I finally got it to work. Something interesting I found:

#,TEST,SAMPLES,MIN(μs),MAX(μs),MEAN(μs),SD(μs),MEDIAN(μs)
315,FlattenListFlatMap,1,15943,15943,15943,0,15943
316,FlattenListLoop,1,3635,3635,3635,0,3635

So the perf difference may be more significant on Linux vs macOS. That being said this was in a container. So take that with a grain of Salt.

Michael_Gottesman · October 29, 2018, 8:56pm

I just got it to work/landed both it and the test. You should be able to build this against a development snapshot from swift.org so you don't need to build the compiler itself.

taylorswift · October 29, 2018, 11:00pm

here’s what i’m seeing

$ .build/release/SwiftBench FlattenListLoop FlattenListFlatMap
#,TEST,SAMPLES,MIN(μs),MAX(μs),MEAN(μs),SD(μs),MEDIAN(μs)
315,FlattenListFlatMap,1,9088,9088,9088,0,9088
316,FlattenListLoop,1,2502,2502,2502,0,2502

Total performance tests executed: 2

Ben_Cohen · October 30, 2018, 12:07am

The intermediate arrays ought to be stack allocated.

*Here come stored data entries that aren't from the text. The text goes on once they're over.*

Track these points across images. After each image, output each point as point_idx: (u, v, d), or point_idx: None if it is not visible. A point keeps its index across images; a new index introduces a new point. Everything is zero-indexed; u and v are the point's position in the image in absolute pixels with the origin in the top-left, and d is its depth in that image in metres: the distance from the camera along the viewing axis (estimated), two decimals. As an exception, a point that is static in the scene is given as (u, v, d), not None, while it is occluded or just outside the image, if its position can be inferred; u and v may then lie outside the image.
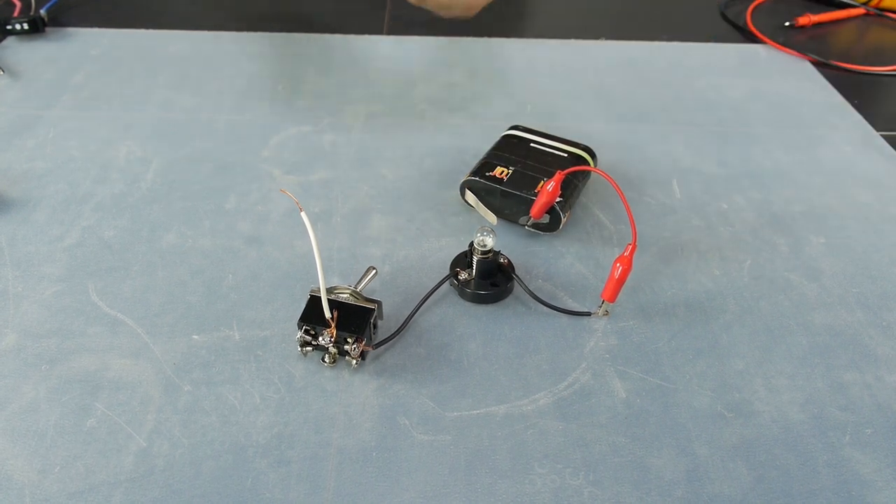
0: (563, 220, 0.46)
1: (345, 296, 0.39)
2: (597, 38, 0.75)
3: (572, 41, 0.74)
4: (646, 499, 0.33)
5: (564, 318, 0.42)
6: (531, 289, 0.42)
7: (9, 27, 0.69)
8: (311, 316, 0.37)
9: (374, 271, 0.41)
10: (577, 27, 0.78)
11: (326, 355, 0.38)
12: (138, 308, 0.42)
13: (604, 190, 0.52)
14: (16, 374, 0.38)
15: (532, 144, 0.51)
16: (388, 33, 0.74)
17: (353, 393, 0.38)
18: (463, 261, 0.44)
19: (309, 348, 0.38)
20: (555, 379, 0.39)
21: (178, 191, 0.51)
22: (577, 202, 0.51)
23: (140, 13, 0.76)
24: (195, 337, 0.40)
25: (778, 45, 0.74)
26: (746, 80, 0.68)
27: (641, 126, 0.61)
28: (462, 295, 0.43)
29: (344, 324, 0.37)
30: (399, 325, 0.40)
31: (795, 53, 0.73)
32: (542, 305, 0.42)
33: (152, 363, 0.39)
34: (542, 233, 0.48)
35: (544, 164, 0.48)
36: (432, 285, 0.42)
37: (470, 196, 0.48)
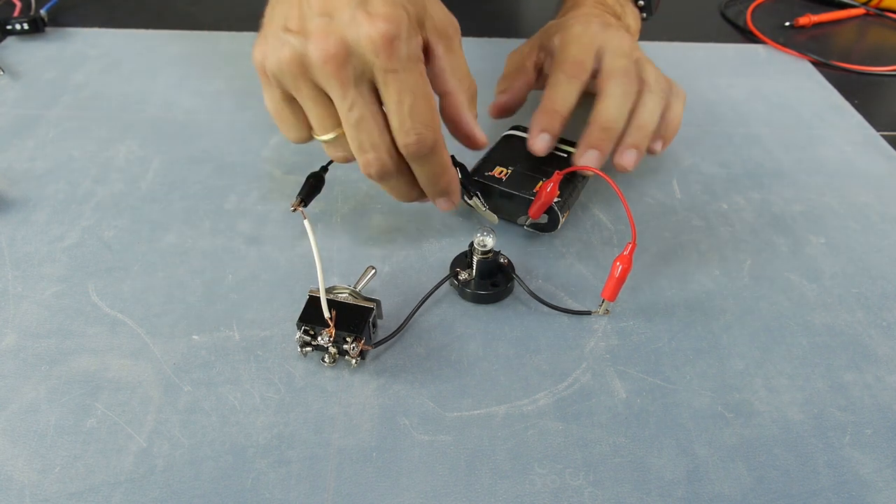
0: (562, 220, 0.46)
1: (343, 295, 0.39)
2: (597, 38, 0.75)
3: (572, 41, 0.74)
4: (646, 499, 0.33)
5: (564, 318, 0.42)
6: (531, 289, 0.42)
7: (9, 27, 0.69)
8: (310, 316, 0.37)
9: (373, 271, 0.41)
10: (577, 27, 0.78)
11: (326, 355, 0.38)
12: (138, 308, 0.42)
13: (604, 190, 0.52)
14: (16, 374, 0.38)
15: (532, 144, 0.51)
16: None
17: (353, 393, 0.38)
18: (463, 261, 0.44)
19: (308, 348, 0.38)
20: (555, 379, 0.39)
21: (178, 191, 0.51)
22: (576, 202, 0.51)
23: (140, 13, 0.76)
24: (195, 337, 0.40)
25: (778, 45, 0.74)
26: (746, 80, 0.68)
27: (641, 126, 0.60)
28: (462, 295, 0.43)
29: (342, 323, 0.37)
30: (399, 325, 0.40)
31: (795, 53, 0.73)
32: (542, 305, 0.42)
33: (152, 363, 0.39)
34: (540, 233, 0.48)
35: (544, 164, 0.48)
36: (432, 285, 0.42)
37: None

But I don't think it's reasonable for the compiler to take care of the array growth reallocations. Bear in mind the closure can generate any kind of sequence. For the optimizer to look at the closure, see it's producing the same length array every iteration, then use that to generate code that multiplies the length of the original collection by that fixed length, and then pre-allocate that much space in the array beforehand, is an unrealistic expectation.